(WHAT IS EXPECTED) Check each line of the material below, and copy it if it holds the string "leden".

*** Begin section ***

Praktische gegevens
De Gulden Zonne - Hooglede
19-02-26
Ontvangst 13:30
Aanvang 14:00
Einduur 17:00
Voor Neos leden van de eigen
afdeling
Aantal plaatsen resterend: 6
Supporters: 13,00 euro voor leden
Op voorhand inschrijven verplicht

*** End section ***

(YOUR SOLUTION)
Voor Neos leden van de eigen
Supporters: 13,00 euro voor leden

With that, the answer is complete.